Veltra, a Tokyo-based travel agency, is in the business of enticing people to new locations. But, when it came to opening up a new office on the other side of the world – in London – its own experience in a new city was less than favourable, at least to begin with. 

In 2012, the company set up an office in Hammersmith, west London. “We were not in the city [centre] and were in a boring grey building,” says Dominique Exmann, Veltra's general manager for Europe. It was not just the location that was lacking but the company was also “locked into a strict contract with expensive overheads”, says Ms Exmann. “This included extortionate costs to rent meeting rooms whenever staff visited from our Japanese headquarters."


After putting up with this for a year, Veltra's executives were finally able to move into much more suitable premises in Old Street, on the doorstep of the so-called 'Silicon Roundabout', London's tech cluster. This was an upgrade in every sense of the word – the offices were nicer and in a much better location – yet the company was paying significantly less than it had been in its original offices in Hammersmith. This was because the offices were part of TechHub, a tech community that provides shared office spaces in seven different cities around the world, including Bangalore, Bucharest and Riga.

Plugging in

Shared office spaces are nothing new – UK-based Regus, one of the most well-known flexible office space providers, has been in business since 1989 – but the concept has gained popularity in recent years, which makes shared offices a viable option for foreign companies looking to enter new markets, according to Bea Wino, a London-based business consultant and tech expert. 

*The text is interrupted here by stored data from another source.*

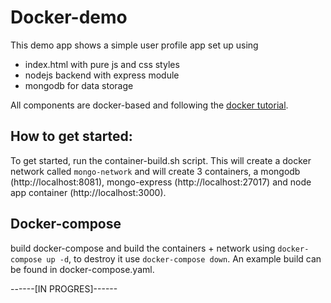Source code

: # Docker-demo

This demo app shows a simple user profile app set up using 
- index.html with pure js and css styles
- nodejs backend with express module
- mongodb for data storage

All components are docker-based and following the [docker tutorial](https://www.youtube.com/watch?v=3c-iBn73dDE&t=3371s).

## How to get started:

To get started, run the container-build.sh script. This will create a docker network called `mongo-network` and will create 3 containers, a mongodb (http://localhost:8081), mongo-express (http://localhost:27017) and node app container (http://localhost:3000).

## Docker-compose

build docker-compose and build the containers + network using `docker-compose up -d`, to destroy it use `docker-compose down`. An example build can be found in docker-compose.yaml.

------[IN PROGRES]------
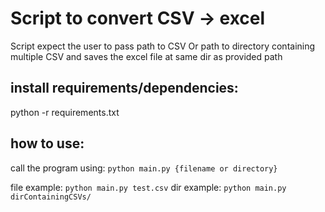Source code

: # Script to convert CSV -> excel

Script expect the user to pass path to CSV Or path to directory containing multiple CSV
and saves the excel file at same dir as provided path

## install requirements/dependencies:

python -r requirements.txt

## how to use:

call the program using:
`python main.py {filename or directory}`

file example: `python main.py test.csv`
dir example: `python main.py dirContainingCSVs/`

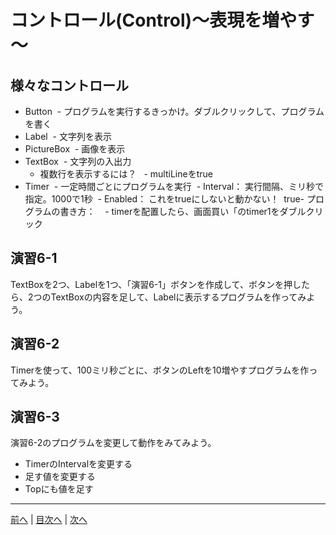 # コントロール(Control)～表現を増やす～

## 様々なコントロール
- Button
  - プログラムを実行するきっかけ。ダブルクリックして、プログラムを書く
- Label
  - 文字列を表示
- PictureBox
  - 画像を表示
- TextBox
  - 文字列の入出力
  - 複数行を表示するには？
   - multiLineをtrue
- Timer
  - 一定時間ごとにプログラムを実行
  - Interval： 実行間隔、ミリ秒で指定。1000で1秒
  - Enabled： これをtrueにしないと動かない！
  true- プログラムの書き方：
    - timerを配置したら、画面買い「のtimer1をダブルクリック

## 演習6-1
TextBoxを2つ、Labelを1つ、「演習6-1」ボタンを作成して、ボタンを押したら、2つのTextBoxの内容を足して、Labelに表示するプログラムを作ってみよう。

## 演習6-2
Timerを使って、100ミリ秒ごとに、ボタンのLeftを10増やすプログラムを作ってみよう。

## 演習6-3
演習6-2のプログラムを変更して動作をみてみよう。

- TimerのIntervalを変更する
- 足す値を変更する
- Topにも値を足す

---

[前へ](05.md) | [目次へ](README.md#%E7%9B%AE%E6%AC%A1) | [次へ](07.md)
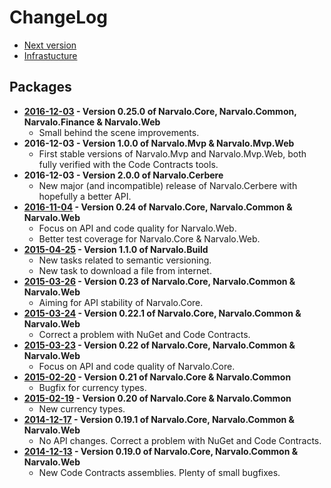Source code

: ChangeLog
=========

- [Next version](vNext.md)
- [Infrastucture](infra.md)

Packages
--------

- **[2016-12-03](2016-12-03.md) - Version 0.25.0 of Narvalo.Core, Narvalo.Common, Narvalo.Finance & Narvalo.Web**
  * Small behind the scene improvements.
- **2016-12-03 - Version 1.0.0 of Narvalo.Mvp & Narvalo.Mvp.Web**
  * First stable versions of Narvalo.Mvp and Narvalo.Mvp.Web, both fully verified
    with the Code Contracts tools.
- **2016-12-03 - Version 2.0.0 of Narvalo.Cerbere**
  * New major (and incompatible) release of Narvalo.Cerbere with hopefully a better API.
- **[2016-11-04](2016-11-04.md) - Version 0.24 of Narvalo.Core, Narvalo.Common & Narvalo.Web**
  * Focus on API and code quality for Narvalo.Web.
  * Better test coverage for Narvalo.Core & Narvalo.Web.
- **[2015-04-25](2015-04-25.md) - Version 1.1.0 of Narvalo.Build**
  * New tasks related to semantic versioning.
  * New task to download a file from internet.
- **[2015-03-26](2015-03-26.md) - Version 0.23 of Narvalo.Core, Narvalo.Common & Narvalo.Web**
  * Aiming for API stability of Narvalo.Core.
- **[2015-03-24](2015-03-24.md) - Version 0.22.1 of Narvalo.Core, Narvalo.Common & Narvalo.Web**
  * Correct a problem with NuGet and Code Contracts.
- **[2015-03-23](2015-03-23.md) - Version 0.22 of Narvalo.Core, Narvalo.Common & Narvalo.Web**
  * Focus on API and code quality of Narvalo.Core.
- **[2015-02-20](2015-02-20.md) - Version 0.21 of Narvalo.Core & Narvalo.Common**
  * Bugfix for currency types.
- **[2015-02-19](2015-02-19.md) - Version 0.20 of Narvalo.Core & Narvalo.Common**
  * New currency types.
- **[2014-12-17](2014-12-17.md) - Version 0.19.1 of Narvalo.Core, Narvalo.Common & Narvalo.Web**
  * No API changes. Correct a problem with NuGet and Code Contracts.
- **[2014-12-13](2014-12-13.md) - Version 0.19.0 of Narvalo.Core, Narvalo.Common & Narvalo.Web**
  * New Code Contracts assemblies. Plenty of small bugfixes.
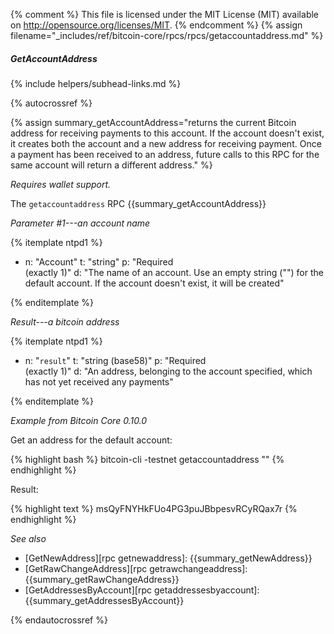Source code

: {% comment %}
This file is licensed under the MIT License (MIT) available on
http://opensource.org/licenses/MIT.
{% endcomment %}
{% assign filename="_includes/ref/bitcoin-core/rpcs/rpcs/getaccountaddress.md" %}

##### GetAccountAddress
{% include helpers/subhead-links.md %}

{% autocrossref %}

{% assign summary_getAccountAddress="returns the current Bitcoin address for receiving payments to this account. If the account doesn't exist, it creates both the account and a new address for receiving payment.  Once a payment has been received to an address, future calls to this RPC for the same account will return a different address." %}

*Requires wallet support.*

The `getaccountaddress` RPC {{summary_getAccountAddress}}

*Parameter #1---an account name*

{% itemplate ntpd1 %}
- n: "Account"
  t: "string"
  p: "Required<br>(exactly 1)"
  d: "The name of an account.  Use an empty string (\"\") for the default account.  If the account doesn't exist, it will be created"

{% enditemplate %}

*Result---a bitcoin address*

{% itemplate ntpd1 %}
- n: "`result`"
  t: "string (base58)"
  p: "Required<br>(exactly 1)"
  d: "An address, belonging to the account specified, which has not yet received any payments"

{% enditemplate %}

*Example from Bitcoin Core 0.10.0*

Get an address for the default account:

{% highlight bash %}
bitcoin-cli -testnet getaccountaddress ""
{% endhighlight %}

Result:

{% highlight text %}
msQyFNYHkFUo4PG3puJBbpesvRCyRQax7r
{% endhighlight %}

*See also*

* [GetNewAddress][rpc getnewaddress]: {{summary_getNewAddress}}
* [GetRawChangeAddress][rpc getrawchangeaddress]: {{summary_getRawChangeAddress}}
* [GetAddressesByAccount][rpc getaddressesbyaccount]: {{summary_getAddressesByAccount}}

{% endautocrossref %}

“It is only natural that in the time of the sharing economy, companies are warming up to the idea of using shared offices,” says Ms Wino. She is currently looking for a co-working space for her company, Kala, a two-year-old start-up focusing on promoting coding skills. “The perception of shared offices has shifted… [They have gone from] being seen as a cluster of seedy companies to a place for savvy companies that would rather invest in human capital than real estate,” says Ms Wino.

Shared offices help cut real estate expenditures and make managing an office much easier, but there is another reason why an increasing number of companies are choosing this type of office arrangement. “The number of co-working spaces exploded and it is largely because companies seek ecosystems that they can plug into, thanks to the proximity of other tenants, networking events or some level of support that they can find on-site,” says Christophe Garnier, managing partner at Spark Labs, a New York-based co-working ecosystem that provides space for more than 30 technology companies. Mr Garnier says that as part of the Spark Labs service, tenants get access to tech mentors and venture capitalists, as well as help with PR, marketing and legal matters, such as work visas and company registration. 

Elizabeth Varley, co-founder and CEO of TechHub, cites a similarly comprehensive set of services. “We offer anything from free initial access to UK-specific legal advice and introductions to start-up-focused accountancy services, through to personal introductions to the UK government and enterprise-level companies,” she says.

All shapes and sizes

As demand for shared offices and co-working spaces grows, so too does the number and range of companies offering such facilities. In Chicago alone, there are more than 30 co-working spaces. They include Workshop, which offers ad-hoc desk spaces; Blue 1647, which focuses on helping underserved areas; Coalition, which focuses on energy and sustainability-focused firms; and 1871, a space for tech companies, venture capitalists and academics, which was named one of the best university-associated incubators by Swedish research initiative UBI Index.

These different spaces are having varying success in attracting large foreign companies to their premises. In Chicago, foreign companies can be found in Coalition, which has tenants including UK non-profit organisation Oxfam and French energy giant Schneider Electric. Foreign companies are also becoming increasingly attracted to 1871. “We have quite a number of companies that use 1871 as a jumping-off point for entering the US,” says Howard Tullman, CEO of 1871. 

In many of Chicago's other co-working spaces, however, foreign companies are a rare phenomenon. And, there is a similar dearth of large companies. “Some bigger firms treat co-working offices as their launchpad in a new location, but they tend to quickly overgrow them and we have to be careful in that respect, so we are not dominated by one company,” says Patrick Aylward, co-founder of Chicago-based co-working space Onward.

A targeted offering

But, with competition among co-working spaces heating up, some of them have started targeting foreign firms, offering services designed to be particularly appealing to such companies. Spark Labs, for example, has set its sights on European and Israeli tech firms. “We have an expertise in working with European and Israeli companies, we know what they might need and where to find it. We are not just about [having a] cool Manhattan address,” says Mr Garnier, who is French and runs Spark Labs together with Italy-born Alessandro Anzani and Israeli-born Guy Altberg. 

Meanwhile, TechHub's latest facility in Shoreditch, London, is designed specifically to cater for more established companies that want to be a part of the tech community but can also afford more space and more privacy than start-ups. Veltra's decision to move to the premises suggest that there is indeed a gap in the market for such a facility. “We appreciate the value that [TechHub's] eco-system adds to our business,” says Veltra's Ms Exmann, “It is affordable, financially 'low risk' and provides fast-track access to tech scene... and we get free beers delivered to our desks,” she adds.